SECTION 11-1-120. Suits on payment bonds; remote claimants.

When the State or a county, city, public service district, or other political subdivision thereof, or other public entity contracts for construction and requires the person or entity performing the work to furnish a payment bond not governed by Section 11-35-3030(2)(c) or Section 57-5-1660(b), for the protection of persons who furnish labor, material, or rental equipment to the contractor or its subcontractors for the work specified in the contract, the following provisions shall apply.

Every person who has furnished labor, material, or rental equipment to a bonded contractor or its subcontractors in the prosecution of the work provided for in the contract for construction, and who has not been paid in full therefor before the expiration of a period of ninety days after the day on which the last of the labor was done or performed by him or material or rental equipment was furnished or supplied by him for which such claim is made, shall have the right to sue on such bond for the amount, or the balance thereof, unpaid at the time of the institution of such suit and to prosecute such action to final execution and judgment for the sum or sums justly due him.

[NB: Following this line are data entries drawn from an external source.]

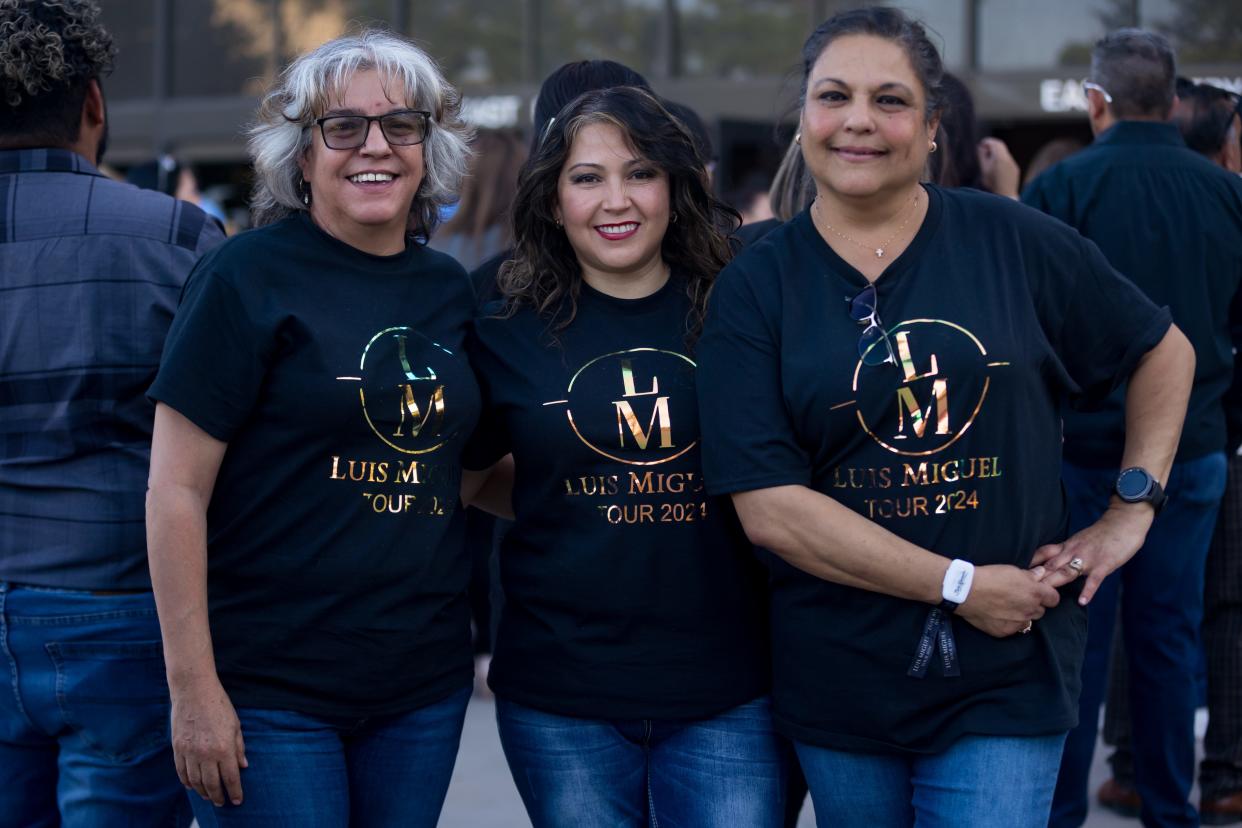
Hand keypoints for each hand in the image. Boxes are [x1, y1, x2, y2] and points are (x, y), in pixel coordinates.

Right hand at [170, 676, 247, 806]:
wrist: (194, 691)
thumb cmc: (219, 705)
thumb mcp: (235, 725)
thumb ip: (239, 747)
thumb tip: (243, 766)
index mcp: (224, 748)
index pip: (231, 778)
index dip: (235, 792)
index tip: (237, 800)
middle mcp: (206, 753)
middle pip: (212, 784)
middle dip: (218, 796)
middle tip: (222, 803)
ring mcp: (189, 752)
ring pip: (195, 781)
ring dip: (202, 792)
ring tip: (208, 796)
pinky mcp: (177, 748)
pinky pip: (181, 771)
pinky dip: (187, 781)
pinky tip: (192, 786)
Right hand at [956, 564, 1060, 636]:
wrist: (966, 591)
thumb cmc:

A remote claimant shall have a right of action on the payment bond only upon giving written notice by certified or registered mail to the bonded contractor within ninety days from the date on which such person did or performed the last of the labor or furnished or supplied the last of the material or rental equipment upon which such claim is made. However, in no event shall the aggregate amount of any claim against such payment bond by a remote claimant exceed the amount due by the bonded contractor to the person to whom the remote claimant has supplied labor, materials, rental equipment, or services, unless the remote claimant has provided notice of furnishing labor, materials, or rental equipment to the bonded contractor. Such written notice to the bonded contractor shall be personally served or sent by fax or sent by electronic mail or sent by registered or certified mail, postage prepaid, to the bonded contractor at any place the bonded contractor maintains a permanent office for the conduct of its business, or at the current address as shown on the records of the Department of Labor, Licensing and Regulation. After receiving the notice of furnishing labor, materials, or rental equipment, no payment by the bonded contractor shall lessen the amount recoverable by the remote claimant. However, in no event shall the aggregate amount of claims on the payment bond exceed the penal sum of the bond.

No suit under this section shall be commenced after the expiration of one year after the last date of providing or furnishing labor, materials, rental equipment, or services.

For purposes of this section, "bonded contractor" means a contractor or subcontractor furnishing a payment bond, and "remote claimant" means a person having a direct contractual relationship with a subcontractor of a bonded contractor, but no contractual relationship expressed or implied with the bonded contractor.

If the State, or county, city, public service district, or other political subdivision of the State, or other public entity contracts for construction and requires the contractor to furnish a payment bond pursuant to this section, the State, political subdivision of this State, or other public entity of this State may not exact that the payment bond be furnished by a particular surety company or through a particular agent or broker.